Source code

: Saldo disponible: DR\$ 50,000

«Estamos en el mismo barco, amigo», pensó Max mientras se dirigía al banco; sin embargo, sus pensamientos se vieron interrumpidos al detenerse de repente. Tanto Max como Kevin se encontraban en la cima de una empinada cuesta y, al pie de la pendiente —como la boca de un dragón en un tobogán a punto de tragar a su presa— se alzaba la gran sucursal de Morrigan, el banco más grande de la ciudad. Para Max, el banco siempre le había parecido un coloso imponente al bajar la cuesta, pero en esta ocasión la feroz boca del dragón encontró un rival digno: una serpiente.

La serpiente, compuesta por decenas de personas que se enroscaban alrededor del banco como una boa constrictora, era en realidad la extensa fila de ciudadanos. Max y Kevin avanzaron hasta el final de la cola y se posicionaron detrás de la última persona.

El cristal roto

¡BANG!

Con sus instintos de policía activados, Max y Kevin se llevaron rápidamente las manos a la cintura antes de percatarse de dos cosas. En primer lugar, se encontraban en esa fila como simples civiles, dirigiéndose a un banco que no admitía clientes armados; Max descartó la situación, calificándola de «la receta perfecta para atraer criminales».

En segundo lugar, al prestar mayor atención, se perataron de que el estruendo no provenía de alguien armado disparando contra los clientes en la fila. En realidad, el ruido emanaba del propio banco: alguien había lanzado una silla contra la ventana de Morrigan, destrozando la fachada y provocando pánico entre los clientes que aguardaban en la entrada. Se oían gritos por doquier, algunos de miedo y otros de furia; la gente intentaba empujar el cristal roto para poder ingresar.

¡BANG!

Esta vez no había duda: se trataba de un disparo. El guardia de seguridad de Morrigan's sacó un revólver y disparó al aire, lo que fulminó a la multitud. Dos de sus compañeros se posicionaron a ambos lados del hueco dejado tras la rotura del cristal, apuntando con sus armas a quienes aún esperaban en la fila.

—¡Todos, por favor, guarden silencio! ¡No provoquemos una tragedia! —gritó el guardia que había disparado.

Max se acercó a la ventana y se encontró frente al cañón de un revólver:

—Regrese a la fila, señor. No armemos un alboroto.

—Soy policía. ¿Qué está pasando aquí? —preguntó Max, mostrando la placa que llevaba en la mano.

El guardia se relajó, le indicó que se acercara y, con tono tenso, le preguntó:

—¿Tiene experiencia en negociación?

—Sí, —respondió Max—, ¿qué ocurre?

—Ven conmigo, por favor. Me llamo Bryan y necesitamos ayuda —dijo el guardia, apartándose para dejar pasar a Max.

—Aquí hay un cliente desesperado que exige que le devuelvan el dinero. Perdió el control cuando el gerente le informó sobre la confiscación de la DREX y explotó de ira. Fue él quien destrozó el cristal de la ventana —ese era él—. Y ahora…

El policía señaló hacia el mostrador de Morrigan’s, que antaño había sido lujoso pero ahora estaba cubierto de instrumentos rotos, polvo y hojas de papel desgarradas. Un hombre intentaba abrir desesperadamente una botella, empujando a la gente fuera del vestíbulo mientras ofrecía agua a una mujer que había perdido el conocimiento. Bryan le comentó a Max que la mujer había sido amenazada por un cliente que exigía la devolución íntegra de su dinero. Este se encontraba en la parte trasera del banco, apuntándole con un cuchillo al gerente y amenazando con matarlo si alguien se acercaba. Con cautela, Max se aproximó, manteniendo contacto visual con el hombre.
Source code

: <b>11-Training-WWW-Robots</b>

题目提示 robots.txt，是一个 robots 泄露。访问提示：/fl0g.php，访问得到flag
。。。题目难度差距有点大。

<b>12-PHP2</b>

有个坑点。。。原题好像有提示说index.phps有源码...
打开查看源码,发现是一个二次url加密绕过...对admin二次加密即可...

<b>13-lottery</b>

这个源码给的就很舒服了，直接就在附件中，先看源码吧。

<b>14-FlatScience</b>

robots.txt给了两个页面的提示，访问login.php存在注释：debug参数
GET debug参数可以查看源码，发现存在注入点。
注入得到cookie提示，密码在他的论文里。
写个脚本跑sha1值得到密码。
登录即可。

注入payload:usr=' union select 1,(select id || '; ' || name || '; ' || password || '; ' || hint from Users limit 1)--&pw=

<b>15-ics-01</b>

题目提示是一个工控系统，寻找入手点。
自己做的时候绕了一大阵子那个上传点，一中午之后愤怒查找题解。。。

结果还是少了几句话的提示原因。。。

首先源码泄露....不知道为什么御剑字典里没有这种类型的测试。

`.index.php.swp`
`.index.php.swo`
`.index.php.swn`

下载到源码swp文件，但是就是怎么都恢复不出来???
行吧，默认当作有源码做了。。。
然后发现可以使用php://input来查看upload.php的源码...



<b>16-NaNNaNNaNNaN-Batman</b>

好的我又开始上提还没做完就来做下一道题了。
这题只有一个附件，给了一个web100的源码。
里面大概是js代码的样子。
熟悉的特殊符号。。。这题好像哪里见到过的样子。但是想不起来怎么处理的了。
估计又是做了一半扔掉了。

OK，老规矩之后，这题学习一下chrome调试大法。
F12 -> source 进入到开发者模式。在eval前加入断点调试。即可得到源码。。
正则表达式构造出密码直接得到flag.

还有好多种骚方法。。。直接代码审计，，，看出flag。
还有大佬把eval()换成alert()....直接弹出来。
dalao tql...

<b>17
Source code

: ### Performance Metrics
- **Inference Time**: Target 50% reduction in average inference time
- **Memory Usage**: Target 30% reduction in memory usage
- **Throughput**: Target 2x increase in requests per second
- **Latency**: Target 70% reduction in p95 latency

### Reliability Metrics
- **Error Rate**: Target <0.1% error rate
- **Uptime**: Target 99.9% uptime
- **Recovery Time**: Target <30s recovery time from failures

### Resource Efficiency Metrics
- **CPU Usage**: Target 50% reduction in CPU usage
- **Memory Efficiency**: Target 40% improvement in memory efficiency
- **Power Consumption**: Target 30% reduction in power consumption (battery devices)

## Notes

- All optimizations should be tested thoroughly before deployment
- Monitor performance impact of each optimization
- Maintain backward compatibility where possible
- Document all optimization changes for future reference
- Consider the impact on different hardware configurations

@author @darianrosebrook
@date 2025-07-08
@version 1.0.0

= = = =

DIRECTIONS
The answer should consist of every line above in which "Target" appears.

EXERCISE SOLUTION
- **Inference Time**: Target 50% reduction in average inference time
- **Memory Usage**: Target 30% reduction in memory usage
- **Throughput**: Target 2x increase in requests per second
- **Latency**: Target 70% reduction in p95 latency
- **Error Rate**: Target <0.1% error rate
- **Uptime**: Target 99.9% uptime
- **Recovery Time**: Target <30s recovery time from failures
- **CPU Usage**: Target 50% reduction in CPU usage
- **Memory Efficiency**: Target 40% improvement in memory efficiency
- **Power Consumption**: Target 30% reduction in power consumption (battery devices)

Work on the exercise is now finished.